Financial Performance Overview
Chembond Material Technologies Limited reported consolidated revenue growth of 25% to ₹250.07 crore in FY26, though profitability declined significantly with PBT down 20% to ₹15.51 crore and PAT declining 27% to ₹12.89 crore. The company faced margin pressure from raw material cost inflation despite maintaining strong financial ratios with current ratio of 2.37 and minimal debt (Debt/Equity: 0.02).
Segment Performance & Operations
The company operates in two reportable segments: Specialty Chemicals (83.15% of revenue, ₹207.93 crore) and Animal Health (16.85%, ₹42.15 crore). Key developments include substantial R&D investment of ₹3.59 crore, establishment of a new ₹5 crore R&D center at Alandi, and expansion into electronic adhesives and battery pack adhesives for EV markets. Capital expenditure of ₹13.43 crore was completed in property, plant and equipment.

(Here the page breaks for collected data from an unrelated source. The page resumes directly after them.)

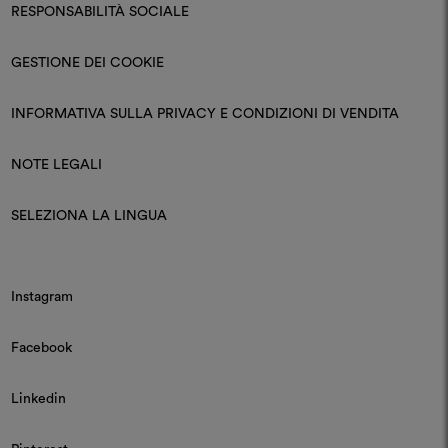
RESPONSABILITÀ SOCIALE
GESTIONE DEI COOKIE
INFORMATIVA SULLA PRIVACY E CONDIZIONI DI VENDITA
NOTE LEGALI
SELEZIONA LA LINGUA
Instagram
Facebook
Linkedin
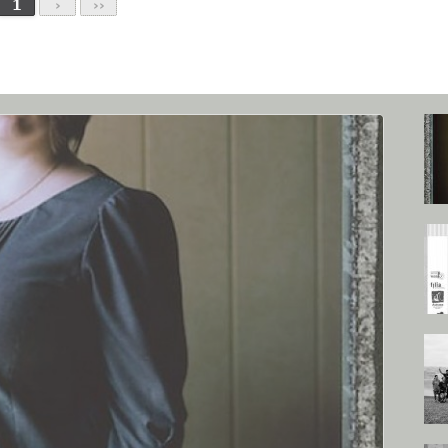
1
›
››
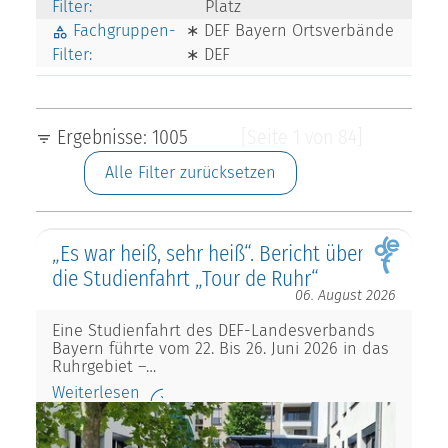
Filter:
Platz
Fachgruppen-
∗ DEF Bayern Ortsverbände
Filter:
∗ DEF
Ergebnisse: 1005
[Seite 1 von 84]
Alle Filter zurücksetzen
„Es war heiß, sehr heiß“. Bericht über
die Studienfahrt „Tour de Ruhr“
06. August 2026
Eine Studienfahrt des DEF-Landesverbands
Bayern führte vom 22. Bis 26. Juni 2026 in das
Ruhrgebiet –…
Weiterlesen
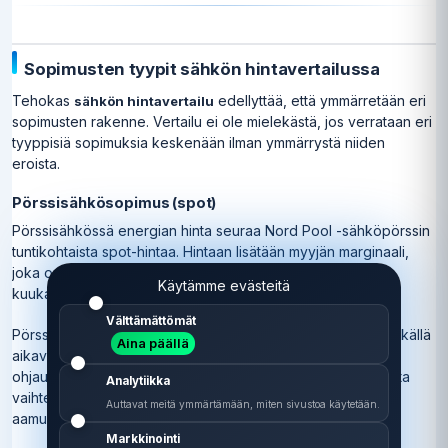
Sopimusten tyypit sähkön hintavertailussa
Tehokas
edellyttää, että ymmärretään eri
sähkön hintavertailu
sopimusten rakenne. Vertailu ei ole mielekästä, jos verrataan eri
tyyppisiä sopimuksia keskenään ilman ymmärrystä niiden
eroista.
Pörssisähkösopimus (spot)
Pörssisähkössä energian hinta seuraa Nord Pool -sähköpörssin
tuntikohtaista spot-hintaa. Hintaan lisätään myyjän marginaali,
joka on tyypillisesti 0,20–0,60 c/kWh, sekä mahdollinen
Käytämme evästeitä
kuukausimaksu.
Välttämättömät
Pörssisähkö on tilastollisesti ollut edullisin sopimustyyppi pitkällä
Aina päällä
aikavälillä, mutta se vaatii joko aktiivisuutta tai älykkäitä
ohjauslaitteita täyden hyödyn saamiseksi. Pörssisähkön hinta
Analytiikka
vaihtelee tunneittain – halvimmillaan yöllä, kalleimmillaan
Auttavat meitä ymmärtämään, miten sivustoa käytetään.
aamuruuhkan aikaan talvipakkasilla.
Markkinointi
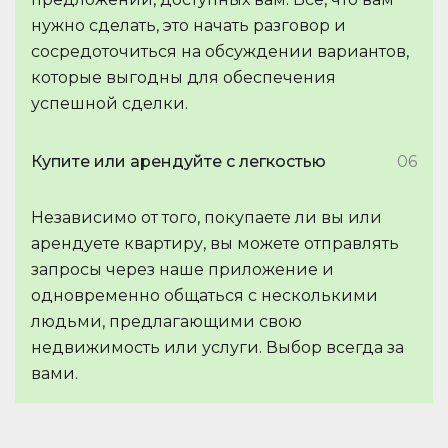
нужно сделать, это начать разговор и
сосредоточиться на обсуждении вариантов,
которые выгодны для обеспечения
успешной сделки.
Купите или арендуйте с легкостью
06
Независимо от того, покупаете ли вы или
арендуете квартиру, вы можете отправлять
запросы через наше приложение и
одновременно общаться с несколькими
людьми, предлагающими свою
недвижимость или услуги. Выбор всегда за
вами.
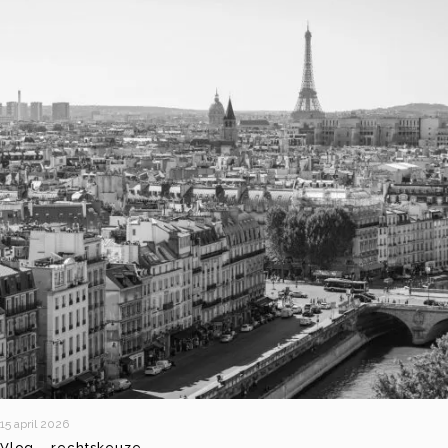
15 april 2026
Vlog – rechtskeuze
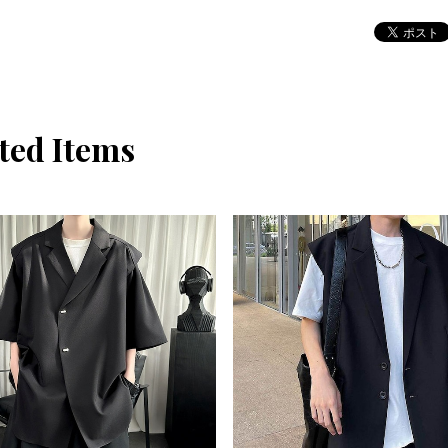
ted Items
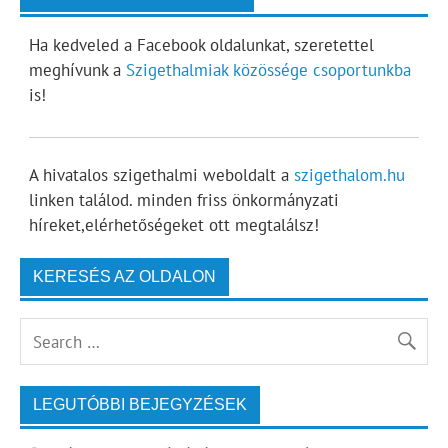
Ha kedveled a Facebook oldalunkat, szeretettel
meghívunk a
Szigethalmiak közössége csoportunkba
is!
A hivatalos szigethalmi weboldalt a
szigethalom.hu
linken találod. minden friss önkormányzati
híreket,elérhetőségeket ott megtalálsz!
KERESÉS AZ OLDALON
LEGUTÓBBI BEJEGYZÉSEK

Corporate Actions & Governance
The Board recommended a final dividend of ₹2.00 per share (40%) for FY26, subject to shareholder approval at the 51st AGM scheduled for July 17, 2026, to be held virtually. The company implemented the Chembond ESOP 2025 Scheme, granting 34,438 stock options to eligible employees. Corporate governance structure includes a 7-member board with all required committees functional.
Financial Position & Contingencies
The company maintained investments valued at ₹69.58 crore primarily in mutual funds and equity shares. Significant contingent liabilities include GST demands of ₹178.48 lakhs, service tax dues of ₹259.42 lakhs, and ongoing legal disputes with Davendra Feeds India Private Limited and Rajkumar Mor of Mor Hatcheries regarding product quality issues. The company had working capital facilities of ₹107.25 crore with utilization of ₹415.70 lakhs in cash credit facilities.
Outlook & Challenges
Opportunities include growth in Indian automotive industry, expansion projects in steel sector, and rising protein consumption driving animal health business. Threats include intense competition from global MNCs, price-led margin pressure, geopolitical events affecting supply chain, and environmental hazards in chemical manufacturing. The company maintained CRISIL BBB+/Watch Negative rating for long-term borrowings.